Data in this exercise ::
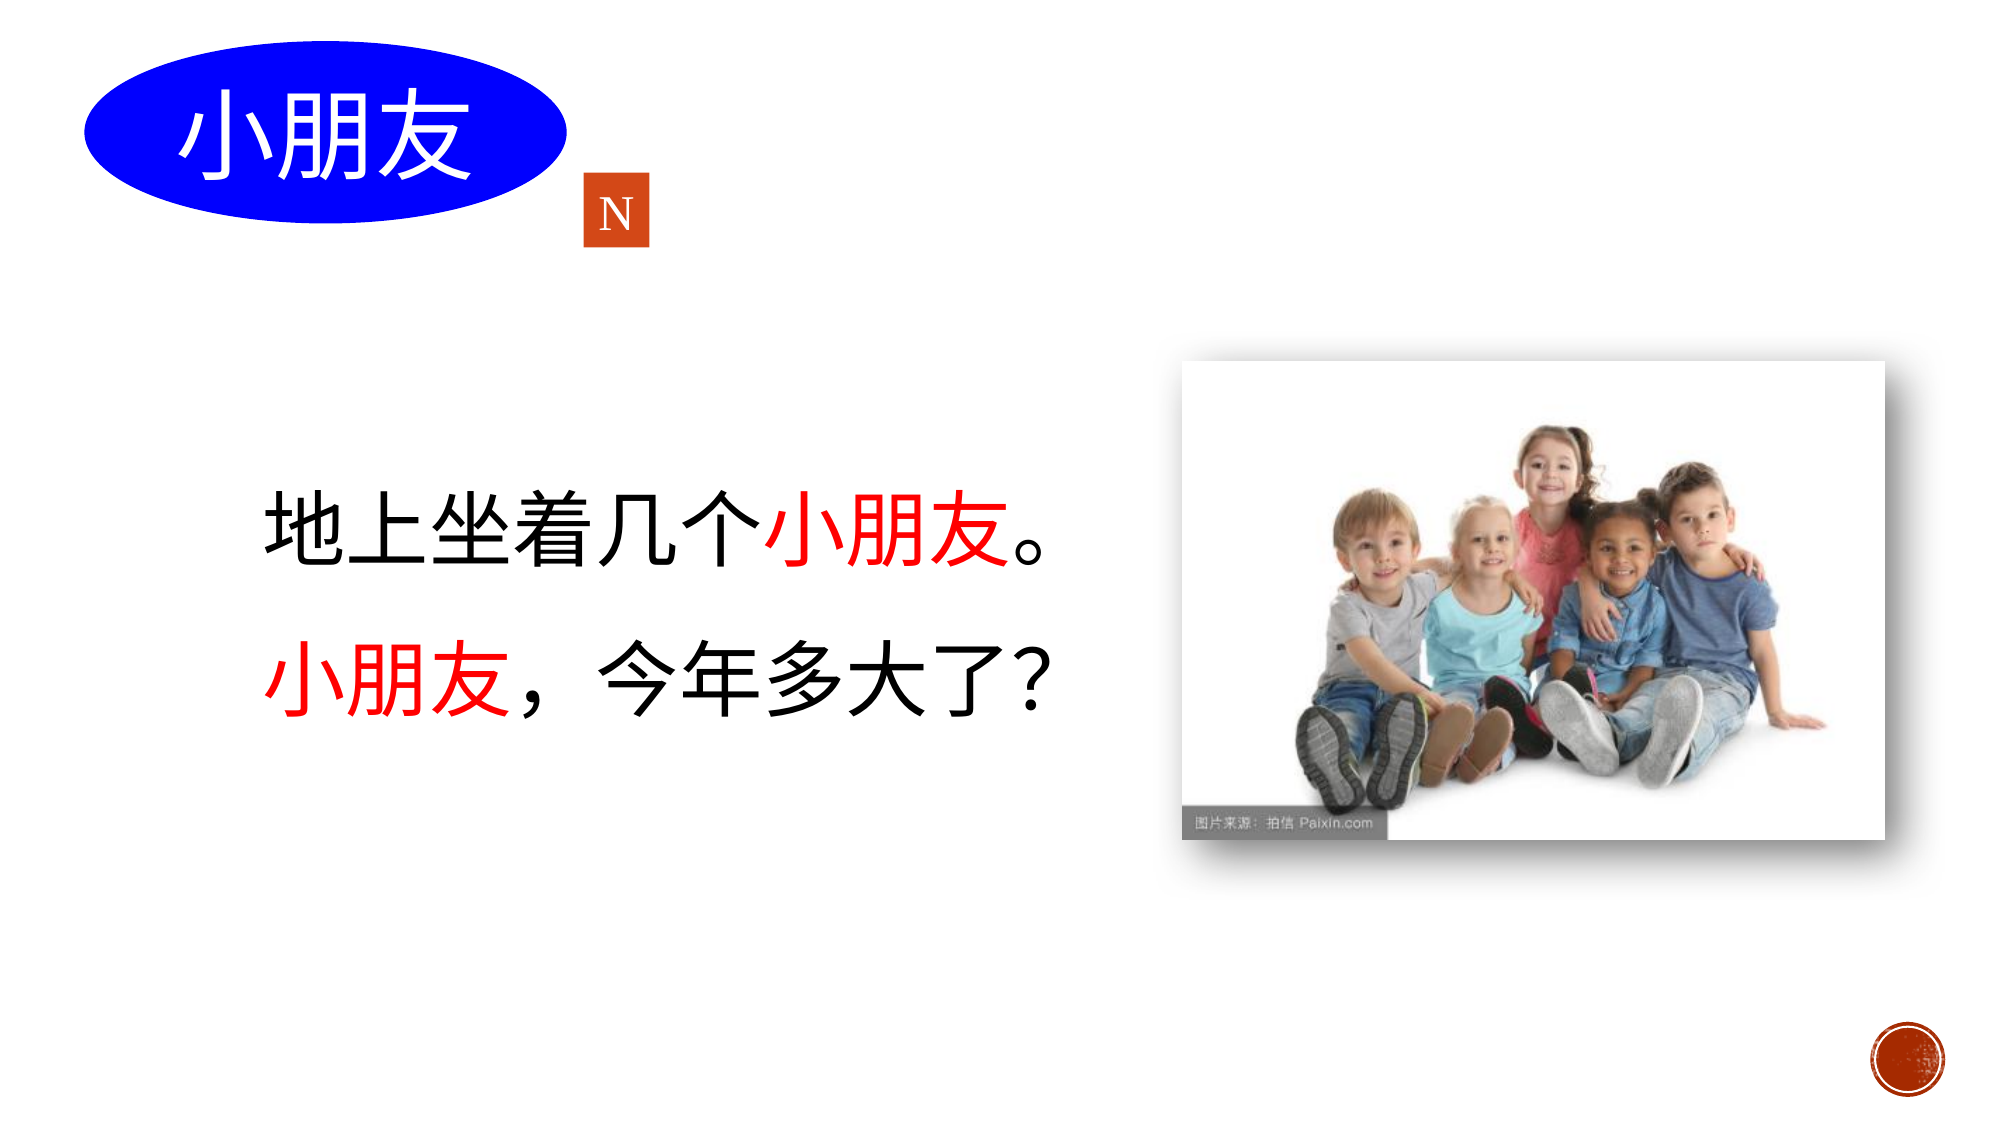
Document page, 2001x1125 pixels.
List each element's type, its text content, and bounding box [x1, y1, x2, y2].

picture [1182, 361, 1885, 840]
text_box 地上坐着几个小朋友。 小朋友，今年多大了？ [248, 419, 1147, 734]
text_box N [583, 172, 650, 248]
text_box 小朋友 [83, 40, 568, 225]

Task goal ::
The required output is the line containing "List each element's" through the last line of the records above, each copied exactly and nothing more.

Answer for the task ::
List each element's type, its text content, and bounding box [x1, y1, x2, y2].

picture [1182, 361, 1885, 840]
text_box 地上坐着几个小朋友。 小朋友，今年多大了？ [248, 419, 1147, 734]
text_box N [583, 172, 650, 248]
text_box 小朋友 [83, 40, 568, 225]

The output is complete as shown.